WHAT IS NEEDED =>
Throughout the listing below, show every line in which "text" occurs.

RECORD EXCERPTS =>
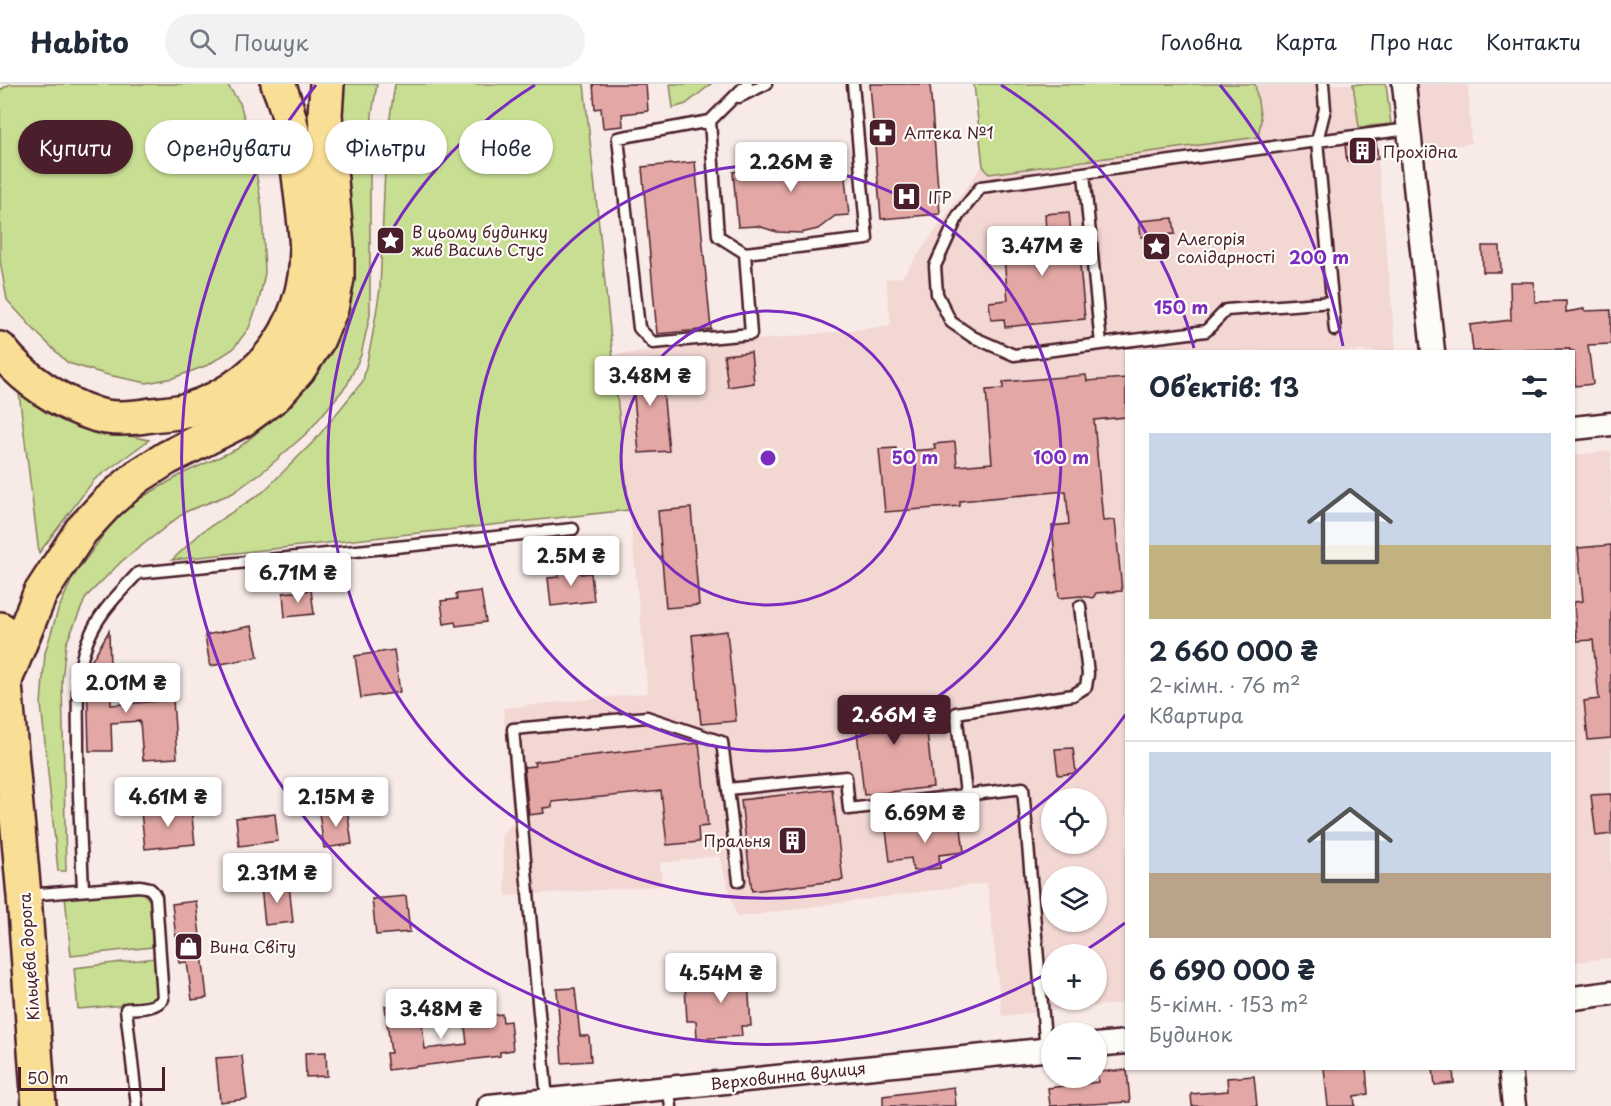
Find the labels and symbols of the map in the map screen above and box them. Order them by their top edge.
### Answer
pharmacy icon: Аптека №1 [867,116,899,148]
place label: Аптека №1 [904,120,994,144]
building icon: Прохідна [1346,135,1378,167]
place label: Прохідна [1383,139,1457,163]
pin: 2.26M ₴ [736,142,846,193]
hospital icon: ІГР [891,181,923,213]
place label: ІГР [928,185,952,209]
place label: В цьому будинку жив Василь Стус [412,219,548,261]
place icon: В цьому будинку жив Василь Стус [375,224,407,256]
pin: 3.47M ₴ [987,226,1097,277]
place label: Алегорія солідарності [1177,226,1275,268]
place icon: Алегорія солідарності [1140,231,1172,263]
text: 200 m [1289,243,1349,270]
text: 150 m [1154,293,1208,320]
pin: 3.48M ₴ [595,356,705,407]
text: 50 m [892,443,938,470]
text: 100 m [1033,443,1089,470]
centre of rings [758,448,778,468]
pin: 2.5M ₴ [522,536,620,587]
pin: 6.71M ₴ [243,553,353,604]
pin: 2.01M ₴ [71,663,181,714]
pin: 2.66M ₴ [839,695,949,746]
pin: 4.61M ₴ [113,777,223,828]
pin: 2.15M ₴ [281,777,391,828]
pin: 6.69M ₴ [870,793,980,844]
building icon: Пральня [776,824,808,856]
place label: Пральня [704,828,771,852]
pin: 2.31M ₴ [222,853,332,904]
street label: Кільцева дорога [12,892,44,1022]
shop icon: Вина Світу [172,930,204,962]
place label: Вина Світу [209,934,296,958]
pin: 4.54M ₴ [666,953,776,1004]
pin: 3.48M ₴ [386,989,496,1040]
street label: Верховинна вулиця [709,1055,867,1095]
scale bar [18,1064,165,1092]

EXERCISE RESULT =>
text: 200 m [1289,243,1349,270]
text: 150 m [1154,293,1208,320]
text: 50 m [892,443,938,470]
text: 100 m [1033,443,1089,470]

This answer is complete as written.